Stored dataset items
-- -- --

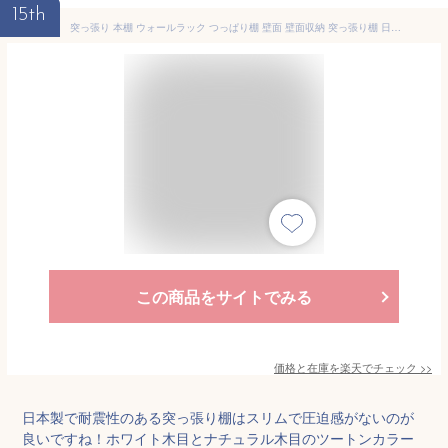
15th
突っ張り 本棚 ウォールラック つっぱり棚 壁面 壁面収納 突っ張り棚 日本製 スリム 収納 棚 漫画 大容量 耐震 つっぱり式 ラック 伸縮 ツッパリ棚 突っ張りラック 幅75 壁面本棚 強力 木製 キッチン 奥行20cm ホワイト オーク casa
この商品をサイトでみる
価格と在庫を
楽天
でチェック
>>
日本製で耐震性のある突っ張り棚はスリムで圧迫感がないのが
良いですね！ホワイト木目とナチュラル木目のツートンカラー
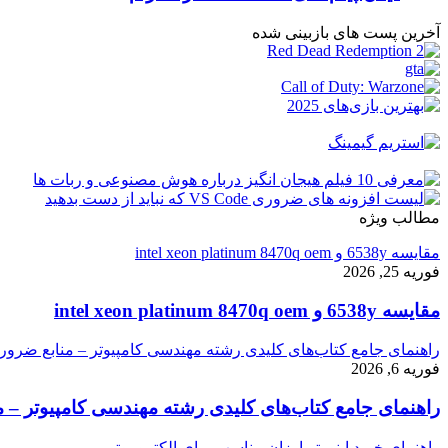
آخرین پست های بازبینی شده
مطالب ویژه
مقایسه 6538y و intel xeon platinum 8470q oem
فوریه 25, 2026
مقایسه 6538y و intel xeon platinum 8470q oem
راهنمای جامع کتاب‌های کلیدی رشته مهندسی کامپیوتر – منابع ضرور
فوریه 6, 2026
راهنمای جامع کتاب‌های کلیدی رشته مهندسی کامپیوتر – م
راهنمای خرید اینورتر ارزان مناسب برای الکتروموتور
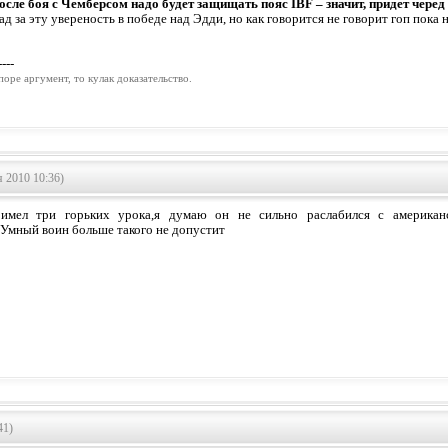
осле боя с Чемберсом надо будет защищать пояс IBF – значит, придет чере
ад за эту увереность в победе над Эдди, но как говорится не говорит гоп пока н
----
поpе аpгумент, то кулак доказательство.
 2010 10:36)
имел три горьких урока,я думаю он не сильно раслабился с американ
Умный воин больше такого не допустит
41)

-- -- --

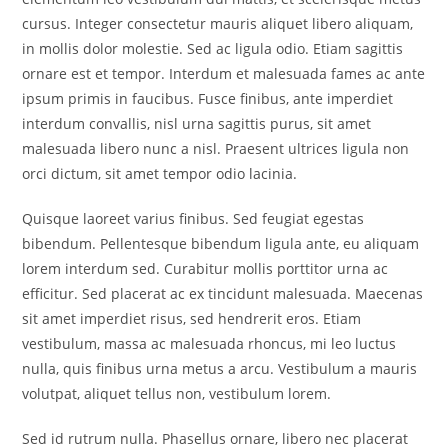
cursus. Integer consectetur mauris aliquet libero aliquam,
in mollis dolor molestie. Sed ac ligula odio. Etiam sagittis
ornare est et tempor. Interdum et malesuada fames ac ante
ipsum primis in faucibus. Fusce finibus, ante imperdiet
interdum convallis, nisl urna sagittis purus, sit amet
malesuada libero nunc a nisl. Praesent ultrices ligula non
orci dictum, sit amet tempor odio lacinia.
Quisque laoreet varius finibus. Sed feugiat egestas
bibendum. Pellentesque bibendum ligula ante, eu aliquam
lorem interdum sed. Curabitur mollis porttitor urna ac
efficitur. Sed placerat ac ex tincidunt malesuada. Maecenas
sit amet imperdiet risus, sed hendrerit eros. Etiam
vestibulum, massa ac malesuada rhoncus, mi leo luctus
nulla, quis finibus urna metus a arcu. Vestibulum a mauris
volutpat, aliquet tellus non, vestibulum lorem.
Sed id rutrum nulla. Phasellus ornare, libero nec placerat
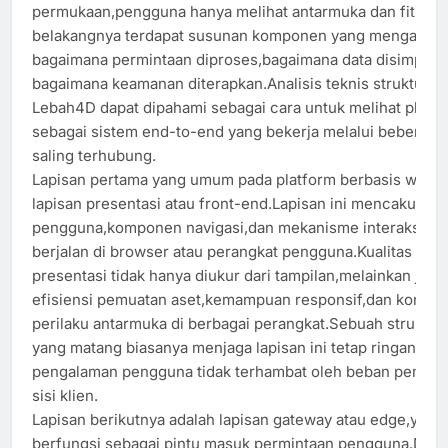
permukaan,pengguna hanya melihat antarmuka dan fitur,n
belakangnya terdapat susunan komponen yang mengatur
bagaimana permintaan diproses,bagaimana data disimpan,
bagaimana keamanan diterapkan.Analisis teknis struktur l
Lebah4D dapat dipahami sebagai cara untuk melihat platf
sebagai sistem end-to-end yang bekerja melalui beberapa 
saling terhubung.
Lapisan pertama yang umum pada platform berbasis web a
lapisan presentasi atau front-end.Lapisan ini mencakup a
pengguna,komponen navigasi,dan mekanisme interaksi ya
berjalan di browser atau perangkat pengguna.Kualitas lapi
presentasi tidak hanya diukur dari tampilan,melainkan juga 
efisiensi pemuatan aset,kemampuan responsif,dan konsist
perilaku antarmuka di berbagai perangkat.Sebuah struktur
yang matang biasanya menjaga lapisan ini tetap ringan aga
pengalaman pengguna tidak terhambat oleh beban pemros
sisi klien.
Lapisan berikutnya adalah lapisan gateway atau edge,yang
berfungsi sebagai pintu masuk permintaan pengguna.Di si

-- -- --

Reproduce word for word everything from the line containing "permukaan,pengguna hanya melihat" down to the line containing "berfungsi sebagai pintu", with both of those lines included.

* [FINAL ANSWER]
permukaan,pengguna hanya melihat antarmuka dan fitur,n
belakangnya terdapat susunan komponen yang mengatur
bagaimana permintaan diproses,bagaimana data disimpan,
bagaimana keamanan diterapkan.Analisis teknis struktur l
Lebah4D dapat dipahami sebagai cara untuk melihat platf
sebagai sistem end-to-end yang bekerja melalui beberapa 
saling terhubung.
Lapisan pertama yang umum pada platform berbasis web a
lapisan presentasi atau front-end.Lapisan ini mencakup a
pengguna,komponen navigasi,dan mekanisme interaksi ya
berjalan di browser atau perangkat pengguna.Kualitas lapi
presentasi tidak hanya diukur dari tampilan,melainkan juga 
efisiensi pemuatan aset,kemampuan responsif,dan konsist
perilaku antarmuka di berbagai perangkat.Sebuah struktur
yang matang biasanya menjaga lapisan ini tetap ringan aga
pengalaman pengguna tidak terhambat oleh beban pemros
sisi klien.
Lapisan berikutnya adalah lapisan gateway atau edge,yang
berfungsi sebagai pintu masuk permintaan pengguna.Di si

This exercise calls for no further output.